AR - A conclusão final de cada pesquisa tem previsão de publicação?
       O primeiro a gente publicou. Os outros ainda não sei se podemos reunir todos e publicar. Por enquanto ainda não está previsto.

AR - Existem outros objetivos para o projeto de resgate de uma cidade?
       Sim, é própria conscientização. A divulgação do projeto através dos meios de comunicação é importante porque as pessoas vão despertando para a conscientização de que eles são marco de sua história, da sua memória e que ela deve ser preservada.

AR - Ainda falta muito para a conclusão desse trabalho?
       O que fizemos ainda é muito pouco. Temos grandes espaços para explorar. Gostaríamos de ir para Mutuns. Já fizemos até um diagnóstico de lá. E o que nos chamou a atenção foi a casa de fazenda de Tertuliano Guedes de Pinho, que, com as modificações dos terrenos que estão ocorrendo, como construções de uma vila popular pela prefeitura, pode sofrer algum abalo na estrutura. Alí é uma casa-fazenda referencial tanto para a história da cidade, que Tetuliano Guedes representou, como também a forma construtiva.
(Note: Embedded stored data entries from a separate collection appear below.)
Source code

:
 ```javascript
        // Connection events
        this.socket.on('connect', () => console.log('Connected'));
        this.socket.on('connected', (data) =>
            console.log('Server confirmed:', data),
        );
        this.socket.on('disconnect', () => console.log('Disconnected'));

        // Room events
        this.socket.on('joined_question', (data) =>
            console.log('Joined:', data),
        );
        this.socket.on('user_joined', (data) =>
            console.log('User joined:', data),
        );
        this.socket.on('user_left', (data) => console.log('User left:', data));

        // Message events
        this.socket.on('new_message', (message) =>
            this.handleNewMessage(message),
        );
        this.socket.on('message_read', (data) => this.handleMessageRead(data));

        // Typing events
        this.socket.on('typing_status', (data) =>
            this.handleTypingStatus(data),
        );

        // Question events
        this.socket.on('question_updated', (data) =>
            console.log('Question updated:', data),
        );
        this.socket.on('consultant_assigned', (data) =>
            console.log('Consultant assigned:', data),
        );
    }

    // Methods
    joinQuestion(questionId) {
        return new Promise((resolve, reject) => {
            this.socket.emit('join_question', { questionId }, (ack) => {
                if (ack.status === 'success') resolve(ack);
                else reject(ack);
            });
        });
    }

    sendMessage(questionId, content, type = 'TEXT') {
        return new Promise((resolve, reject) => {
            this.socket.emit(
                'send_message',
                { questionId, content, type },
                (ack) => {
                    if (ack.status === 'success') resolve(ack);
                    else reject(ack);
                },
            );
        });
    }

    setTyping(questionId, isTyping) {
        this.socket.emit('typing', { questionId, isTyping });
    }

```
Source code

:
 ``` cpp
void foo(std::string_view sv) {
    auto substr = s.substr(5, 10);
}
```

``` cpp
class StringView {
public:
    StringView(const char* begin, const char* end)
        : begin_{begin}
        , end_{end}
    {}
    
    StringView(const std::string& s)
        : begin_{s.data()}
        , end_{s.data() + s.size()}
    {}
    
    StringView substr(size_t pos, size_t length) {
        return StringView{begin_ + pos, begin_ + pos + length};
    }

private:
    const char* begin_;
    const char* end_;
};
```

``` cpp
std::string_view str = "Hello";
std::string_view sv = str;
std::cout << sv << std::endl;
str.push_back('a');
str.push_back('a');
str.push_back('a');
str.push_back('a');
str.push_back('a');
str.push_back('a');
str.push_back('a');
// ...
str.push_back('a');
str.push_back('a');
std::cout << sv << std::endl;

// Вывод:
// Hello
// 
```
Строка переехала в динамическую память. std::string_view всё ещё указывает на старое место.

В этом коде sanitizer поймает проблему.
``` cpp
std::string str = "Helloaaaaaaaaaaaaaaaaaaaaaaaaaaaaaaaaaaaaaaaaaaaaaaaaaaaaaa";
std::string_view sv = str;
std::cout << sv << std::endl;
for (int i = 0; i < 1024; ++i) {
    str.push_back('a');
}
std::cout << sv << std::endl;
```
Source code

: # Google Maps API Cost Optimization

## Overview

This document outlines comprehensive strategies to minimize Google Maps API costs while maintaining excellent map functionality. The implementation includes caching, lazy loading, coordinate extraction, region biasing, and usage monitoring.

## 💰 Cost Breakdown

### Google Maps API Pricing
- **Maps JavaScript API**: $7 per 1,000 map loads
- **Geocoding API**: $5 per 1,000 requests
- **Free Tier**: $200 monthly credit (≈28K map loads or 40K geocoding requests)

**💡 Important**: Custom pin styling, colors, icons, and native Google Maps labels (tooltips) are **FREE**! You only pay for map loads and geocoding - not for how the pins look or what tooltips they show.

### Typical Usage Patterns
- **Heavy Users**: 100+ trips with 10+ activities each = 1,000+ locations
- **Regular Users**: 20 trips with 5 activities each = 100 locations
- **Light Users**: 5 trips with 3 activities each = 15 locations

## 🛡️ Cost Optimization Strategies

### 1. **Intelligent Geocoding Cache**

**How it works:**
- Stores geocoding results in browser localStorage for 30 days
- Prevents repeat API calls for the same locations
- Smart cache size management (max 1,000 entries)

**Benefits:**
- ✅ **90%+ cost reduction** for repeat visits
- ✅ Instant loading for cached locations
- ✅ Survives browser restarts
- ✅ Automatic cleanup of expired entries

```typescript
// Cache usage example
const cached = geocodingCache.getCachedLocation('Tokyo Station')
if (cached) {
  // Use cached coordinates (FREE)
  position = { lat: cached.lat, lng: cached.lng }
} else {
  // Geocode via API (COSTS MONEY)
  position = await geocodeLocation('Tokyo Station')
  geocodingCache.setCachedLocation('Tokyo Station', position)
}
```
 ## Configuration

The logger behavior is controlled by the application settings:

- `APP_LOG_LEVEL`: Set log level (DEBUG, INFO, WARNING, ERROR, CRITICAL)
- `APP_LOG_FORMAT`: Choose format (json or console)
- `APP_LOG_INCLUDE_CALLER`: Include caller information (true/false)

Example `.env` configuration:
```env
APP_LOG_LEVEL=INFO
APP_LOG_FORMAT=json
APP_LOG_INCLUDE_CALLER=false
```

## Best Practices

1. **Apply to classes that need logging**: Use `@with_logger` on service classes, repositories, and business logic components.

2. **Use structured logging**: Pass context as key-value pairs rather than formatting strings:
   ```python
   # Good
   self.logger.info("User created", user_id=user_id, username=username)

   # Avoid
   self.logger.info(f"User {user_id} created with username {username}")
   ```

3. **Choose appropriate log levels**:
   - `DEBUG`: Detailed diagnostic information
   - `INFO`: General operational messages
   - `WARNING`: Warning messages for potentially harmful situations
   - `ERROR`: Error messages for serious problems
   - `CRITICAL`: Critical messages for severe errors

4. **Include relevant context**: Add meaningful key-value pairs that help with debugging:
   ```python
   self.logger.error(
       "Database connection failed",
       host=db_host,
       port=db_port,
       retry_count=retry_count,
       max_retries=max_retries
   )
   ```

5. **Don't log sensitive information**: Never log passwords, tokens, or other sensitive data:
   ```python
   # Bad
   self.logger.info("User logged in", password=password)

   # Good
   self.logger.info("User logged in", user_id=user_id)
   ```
AR - Como a comunidade pode participar desse processo de resgate da memória cultural?
       O primeiro passo é observar os atos lesivos, como a destruição do patrimônio, procurando os meios de comunicação e a própria universidade para receber orientação de como se deve proceder e também, o que considero muito importante, é se interessar pela história da cidade. Se a gente desconhece a história, desconhece o significado de um prédio, uma casa, enfim.

AR - O Cedoc também desenvolve projetos como o Emeroteca Regional, com o banco de dados dos periódicos da região e a implantação de arquivos públicos, não?
       Temos a Emeroteca funcionando, até porque os jornais são uma boa fonte inesgotável de pesquisa e resgate. E a implantação de Arquivos Públicos é um amplo projeto que conta com a Fundação Cultural Pedro Calmon. Já temos arquivos públicos em Itabuna, Canavieiras, Ilhéus, Una, Ipiaú. É importante cada município ter seu arquivo para o planejamento e as decisões do prefeito. Depois, o cidadão precisa de um Arquivo organizando da sua vida. Quem foi funcionário, quem pagou IPTU... e a própria comunidade vai encontrar alí a história da cidade, através de leis e decretos. O arquivo municipal tem três funções: a jurídica, a administrativa e a científica. É um documento muito importante que deve ser preservado. Como toda a história de uma cidade.